He put the Belt around
my life –
I heard the Buckle snap –
And turned away, imperial,
My Lifetime folding up –
Deliberate, as a Duke would
A Kingdom’s Title Deed –
Henceforth – a Dedicated sort –
A Member of the Cloud –
Yet not too far (Yet near enough) to come at
And do the little Toils
That make the Circuit of the Rest –
And deal occasional smiles
To lives that stoop (As stoop) to notice mine –
And kindly ask it in –
Whose invitation (For this world –) know you not
For Whom I must decline?
Link to EDA manuscript. Originally in: Packet XIV, Mixed Fascicles, written in ink, ca. 1860-1862. First published in Poems (1891). Courtesy of Houghton Library, Harvard University, Cambridge, Mass.

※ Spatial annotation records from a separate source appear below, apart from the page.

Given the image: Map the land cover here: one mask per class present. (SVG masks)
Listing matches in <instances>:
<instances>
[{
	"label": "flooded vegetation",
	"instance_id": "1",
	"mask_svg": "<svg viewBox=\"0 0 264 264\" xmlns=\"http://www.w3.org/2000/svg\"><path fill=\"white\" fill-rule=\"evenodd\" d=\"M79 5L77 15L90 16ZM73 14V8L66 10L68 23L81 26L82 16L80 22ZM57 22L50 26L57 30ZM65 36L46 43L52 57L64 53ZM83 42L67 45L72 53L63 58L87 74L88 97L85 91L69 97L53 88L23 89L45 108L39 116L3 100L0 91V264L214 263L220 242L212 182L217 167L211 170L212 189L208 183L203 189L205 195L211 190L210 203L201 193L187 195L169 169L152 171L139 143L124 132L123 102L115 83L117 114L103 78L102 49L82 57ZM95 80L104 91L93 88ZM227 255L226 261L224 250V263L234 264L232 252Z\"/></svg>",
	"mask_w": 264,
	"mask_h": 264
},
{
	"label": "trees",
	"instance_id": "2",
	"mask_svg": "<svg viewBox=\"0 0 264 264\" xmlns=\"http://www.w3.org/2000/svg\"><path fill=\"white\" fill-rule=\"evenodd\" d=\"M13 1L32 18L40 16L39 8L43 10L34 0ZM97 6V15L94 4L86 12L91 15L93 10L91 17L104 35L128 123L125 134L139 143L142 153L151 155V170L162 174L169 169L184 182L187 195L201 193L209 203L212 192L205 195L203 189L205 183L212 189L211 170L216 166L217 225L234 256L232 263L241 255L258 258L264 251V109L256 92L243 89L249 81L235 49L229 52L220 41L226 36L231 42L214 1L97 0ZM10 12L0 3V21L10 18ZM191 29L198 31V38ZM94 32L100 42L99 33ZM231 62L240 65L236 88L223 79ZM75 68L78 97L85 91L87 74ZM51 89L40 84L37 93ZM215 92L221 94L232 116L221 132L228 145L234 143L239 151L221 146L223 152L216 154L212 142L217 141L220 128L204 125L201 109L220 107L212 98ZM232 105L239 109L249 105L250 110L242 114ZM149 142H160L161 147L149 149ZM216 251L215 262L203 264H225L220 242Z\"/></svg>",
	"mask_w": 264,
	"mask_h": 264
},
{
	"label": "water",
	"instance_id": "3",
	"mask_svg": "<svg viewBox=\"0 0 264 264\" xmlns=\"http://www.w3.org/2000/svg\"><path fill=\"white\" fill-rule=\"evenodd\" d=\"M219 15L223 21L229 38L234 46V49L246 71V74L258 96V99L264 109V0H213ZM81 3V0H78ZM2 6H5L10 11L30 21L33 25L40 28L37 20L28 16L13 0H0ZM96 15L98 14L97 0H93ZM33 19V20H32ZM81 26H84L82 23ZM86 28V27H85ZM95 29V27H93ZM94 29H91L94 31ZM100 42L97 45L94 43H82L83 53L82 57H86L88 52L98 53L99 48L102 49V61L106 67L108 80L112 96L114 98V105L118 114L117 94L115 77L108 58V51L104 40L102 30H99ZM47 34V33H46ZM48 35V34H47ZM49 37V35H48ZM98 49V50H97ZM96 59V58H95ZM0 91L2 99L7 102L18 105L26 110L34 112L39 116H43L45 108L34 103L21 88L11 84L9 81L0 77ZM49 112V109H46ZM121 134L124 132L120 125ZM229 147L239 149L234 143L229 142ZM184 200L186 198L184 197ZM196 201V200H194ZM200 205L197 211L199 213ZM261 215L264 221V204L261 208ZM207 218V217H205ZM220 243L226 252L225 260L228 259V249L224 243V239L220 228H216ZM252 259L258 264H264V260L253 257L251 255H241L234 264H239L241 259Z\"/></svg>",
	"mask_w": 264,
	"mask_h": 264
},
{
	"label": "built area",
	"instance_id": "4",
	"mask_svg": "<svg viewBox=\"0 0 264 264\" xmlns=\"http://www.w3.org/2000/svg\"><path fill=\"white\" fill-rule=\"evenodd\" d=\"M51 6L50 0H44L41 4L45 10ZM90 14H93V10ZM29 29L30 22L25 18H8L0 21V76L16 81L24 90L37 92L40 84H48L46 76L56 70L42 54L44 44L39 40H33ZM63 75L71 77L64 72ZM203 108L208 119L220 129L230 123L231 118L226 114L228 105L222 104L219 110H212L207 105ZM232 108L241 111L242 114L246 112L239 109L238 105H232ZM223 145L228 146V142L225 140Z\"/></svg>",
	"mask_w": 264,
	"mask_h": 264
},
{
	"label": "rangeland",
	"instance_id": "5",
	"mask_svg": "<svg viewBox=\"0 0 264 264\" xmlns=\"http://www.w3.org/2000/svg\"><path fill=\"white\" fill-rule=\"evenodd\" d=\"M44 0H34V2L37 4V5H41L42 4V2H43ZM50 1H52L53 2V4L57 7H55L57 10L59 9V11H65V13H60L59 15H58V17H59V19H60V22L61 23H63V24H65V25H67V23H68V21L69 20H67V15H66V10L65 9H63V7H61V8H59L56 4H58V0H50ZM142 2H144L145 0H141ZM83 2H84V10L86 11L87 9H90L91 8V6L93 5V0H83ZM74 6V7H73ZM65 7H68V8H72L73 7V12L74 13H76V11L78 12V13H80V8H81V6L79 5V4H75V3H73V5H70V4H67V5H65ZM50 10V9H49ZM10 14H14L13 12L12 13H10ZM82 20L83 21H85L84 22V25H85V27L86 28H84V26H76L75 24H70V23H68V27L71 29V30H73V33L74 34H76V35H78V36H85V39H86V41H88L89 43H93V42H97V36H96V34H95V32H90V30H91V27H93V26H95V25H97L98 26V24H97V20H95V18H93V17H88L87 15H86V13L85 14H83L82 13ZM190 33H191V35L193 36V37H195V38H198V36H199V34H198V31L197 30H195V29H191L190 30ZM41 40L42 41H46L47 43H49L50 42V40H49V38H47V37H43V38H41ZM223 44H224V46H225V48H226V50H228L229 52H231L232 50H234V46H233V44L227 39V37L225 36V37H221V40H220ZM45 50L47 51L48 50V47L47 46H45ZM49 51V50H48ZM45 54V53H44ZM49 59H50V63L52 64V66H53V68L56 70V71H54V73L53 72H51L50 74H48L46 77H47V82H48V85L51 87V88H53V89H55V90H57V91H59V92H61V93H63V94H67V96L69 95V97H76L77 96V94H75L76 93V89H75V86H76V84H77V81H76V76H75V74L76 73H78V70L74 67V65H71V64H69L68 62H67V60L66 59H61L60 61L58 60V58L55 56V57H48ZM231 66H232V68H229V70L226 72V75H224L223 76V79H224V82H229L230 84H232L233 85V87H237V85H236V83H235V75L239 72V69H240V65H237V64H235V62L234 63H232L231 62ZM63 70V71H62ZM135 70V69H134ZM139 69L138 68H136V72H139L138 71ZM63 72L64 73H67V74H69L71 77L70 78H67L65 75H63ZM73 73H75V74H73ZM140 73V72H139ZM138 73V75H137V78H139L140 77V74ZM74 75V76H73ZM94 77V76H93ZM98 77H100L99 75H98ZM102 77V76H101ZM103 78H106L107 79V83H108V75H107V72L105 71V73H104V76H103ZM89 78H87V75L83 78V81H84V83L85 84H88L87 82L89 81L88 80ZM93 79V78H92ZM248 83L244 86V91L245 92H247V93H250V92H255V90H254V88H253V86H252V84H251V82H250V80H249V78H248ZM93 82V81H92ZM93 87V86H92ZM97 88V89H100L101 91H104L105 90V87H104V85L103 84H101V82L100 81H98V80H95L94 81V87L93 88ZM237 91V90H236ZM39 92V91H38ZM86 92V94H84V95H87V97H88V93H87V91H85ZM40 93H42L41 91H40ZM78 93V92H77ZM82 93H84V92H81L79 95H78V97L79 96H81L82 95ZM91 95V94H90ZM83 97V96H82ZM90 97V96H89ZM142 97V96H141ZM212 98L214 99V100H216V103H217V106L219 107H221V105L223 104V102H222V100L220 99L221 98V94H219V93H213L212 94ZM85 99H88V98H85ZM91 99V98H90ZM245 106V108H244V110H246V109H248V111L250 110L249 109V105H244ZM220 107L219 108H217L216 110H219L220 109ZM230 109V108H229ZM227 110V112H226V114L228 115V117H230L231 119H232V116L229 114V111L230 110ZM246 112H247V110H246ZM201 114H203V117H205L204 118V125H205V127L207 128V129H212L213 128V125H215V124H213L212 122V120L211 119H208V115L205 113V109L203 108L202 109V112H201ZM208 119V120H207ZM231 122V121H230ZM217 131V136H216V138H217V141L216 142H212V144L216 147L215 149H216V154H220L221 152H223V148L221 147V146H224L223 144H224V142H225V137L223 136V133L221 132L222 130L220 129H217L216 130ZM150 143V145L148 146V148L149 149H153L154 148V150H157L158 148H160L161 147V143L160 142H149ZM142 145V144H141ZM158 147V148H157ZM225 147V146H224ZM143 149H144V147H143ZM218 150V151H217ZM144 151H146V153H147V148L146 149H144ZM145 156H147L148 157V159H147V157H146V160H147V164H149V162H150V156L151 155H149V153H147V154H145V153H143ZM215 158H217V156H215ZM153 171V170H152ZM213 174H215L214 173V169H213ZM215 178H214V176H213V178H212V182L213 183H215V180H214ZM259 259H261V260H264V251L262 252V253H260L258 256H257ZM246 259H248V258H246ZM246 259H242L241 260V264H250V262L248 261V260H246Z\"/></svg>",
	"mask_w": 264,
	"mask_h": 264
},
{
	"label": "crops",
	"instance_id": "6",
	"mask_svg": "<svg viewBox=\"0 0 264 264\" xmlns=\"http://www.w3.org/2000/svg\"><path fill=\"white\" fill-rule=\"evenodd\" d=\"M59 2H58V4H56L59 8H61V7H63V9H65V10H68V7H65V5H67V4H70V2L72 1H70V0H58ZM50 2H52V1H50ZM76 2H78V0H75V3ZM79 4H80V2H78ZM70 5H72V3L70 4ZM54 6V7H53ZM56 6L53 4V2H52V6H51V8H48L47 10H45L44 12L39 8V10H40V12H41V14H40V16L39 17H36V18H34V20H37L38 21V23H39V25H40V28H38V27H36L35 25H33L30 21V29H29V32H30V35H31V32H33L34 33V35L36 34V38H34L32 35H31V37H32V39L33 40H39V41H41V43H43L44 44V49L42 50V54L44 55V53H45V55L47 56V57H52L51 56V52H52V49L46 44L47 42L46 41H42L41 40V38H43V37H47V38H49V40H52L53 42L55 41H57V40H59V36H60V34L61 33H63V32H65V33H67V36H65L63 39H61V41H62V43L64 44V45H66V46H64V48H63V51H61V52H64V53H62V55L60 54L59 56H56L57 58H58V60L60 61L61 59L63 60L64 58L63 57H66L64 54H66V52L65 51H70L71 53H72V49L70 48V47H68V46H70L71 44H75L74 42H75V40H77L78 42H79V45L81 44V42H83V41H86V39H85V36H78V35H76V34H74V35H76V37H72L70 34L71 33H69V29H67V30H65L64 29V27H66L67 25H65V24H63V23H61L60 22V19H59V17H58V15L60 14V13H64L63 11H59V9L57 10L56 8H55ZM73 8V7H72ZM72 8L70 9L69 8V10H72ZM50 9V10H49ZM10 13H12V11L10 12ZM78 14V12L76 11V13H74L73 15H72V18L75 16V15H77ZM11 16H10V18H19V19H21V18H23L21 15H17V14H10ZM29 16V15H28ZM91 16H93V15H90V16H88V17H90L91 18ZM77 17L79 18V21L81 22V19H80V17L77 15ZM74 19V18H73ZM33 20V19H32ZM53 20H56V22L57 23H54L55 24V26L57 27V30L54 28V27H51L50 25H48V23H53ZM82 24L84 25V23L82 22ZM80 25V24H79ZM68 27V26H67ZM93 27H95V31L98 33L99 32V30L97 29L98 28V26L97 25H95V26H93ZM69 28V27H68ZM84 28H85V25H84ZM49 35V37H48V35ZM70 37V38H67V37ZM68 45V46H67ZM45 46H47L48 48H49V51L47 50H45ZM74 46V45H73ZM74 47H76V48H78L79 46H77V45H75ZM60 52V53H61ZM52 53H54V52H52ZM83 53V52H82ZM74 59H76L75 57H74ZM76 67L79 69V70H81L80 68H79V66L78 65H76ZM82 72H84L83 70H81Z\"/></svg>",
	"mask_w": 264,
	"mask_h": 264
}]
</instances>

The word “Master” does not occur in this poem, but the speaker attributes many of the characteristics of power and domination to the “He” who snaps the belt around her life. He is “imperial,” like a “Duke” handling “a Kingdom’s Title Deed.” Marianne Noble observes:
Evident in Emily Dickinson’s writing is a strain of masochistic expression, as the first lines of many poems (“Bind me, I still can sing”; “Joy to have merited the pain”; “He put the belt around my life / I heard the Buckle snap”) and countless other phrases (“Most I love the cause that slew me,” “a Bliss like Murder”; “an ecstasy of parting / denominated Death”) suggest.
Noble connects this masochistic strain to Dickinson’s letters, especially the Master letters. But is this belt a wedding ring, or a sign of spiritual vocation, like “The Collar” of a priest or minister that gives the title to a poem by George Herbert (1593-1633) about his resistance to his religious calling. Or is it a sign of artistic calling that binds the speaker to a powerful Muse figure and keeps her separate from ordinary society? Or all three?
Joan Kirkby finds many analogs in the periodicals Dickinson read for what she calls her “bride poems,” including “poems of sacrifice and loss, compromised autonomy and early death,” and this unmistakable assertion from an essay in The Springfield Republican on January 25, 1845: “Marriage is to woman at once the happiest and the saddest event of her life; it is the promise of future bliss raised on the death of all present enjoyment.” She argues that Dickinson avoids the “pathos” of these representations and “ironizes the limited gender roles assigned to women in her culture” in poems like “He put the Belt around my life,” in which “marriage is a kind of colonization of the bride.”
Helen Vendler offers folktale’s “Cinderella” as a backdrop for the insignificant girl who is “hidden royalty,” but also hears an echo of the moment of spiritual and artistic vocation experienced by the English Romantic poet William Wordsworth (1770-1850) in the speaker’s self-description as “a Dedicated sort”:
I made no vows, but vows
Were then made for me; bond unknown to me
Was given, that I should be, else sinning greatly,
A dedicated Spirit.
The Prelude (1850) IV, 334-337
We meet, in this poem, four Dickinsons: the humble one doing “little Toils” in the routine “Circuit” of the Household; the spiritual “Member of the Cloud” who has business with a celestial Realm; the hidden Duchess who deals out royal smiles; and the poor spinster whom others take pity on, thinking that she needs invitations. Nobody understands her declining of those invitations, because they cannot see the imperial power to whom she belongs.
Formally, Vendler notes, the poem consolidates its four rhymed quatrains into two eight-line stanzas “to demonstrate the two lives that the poet lives.”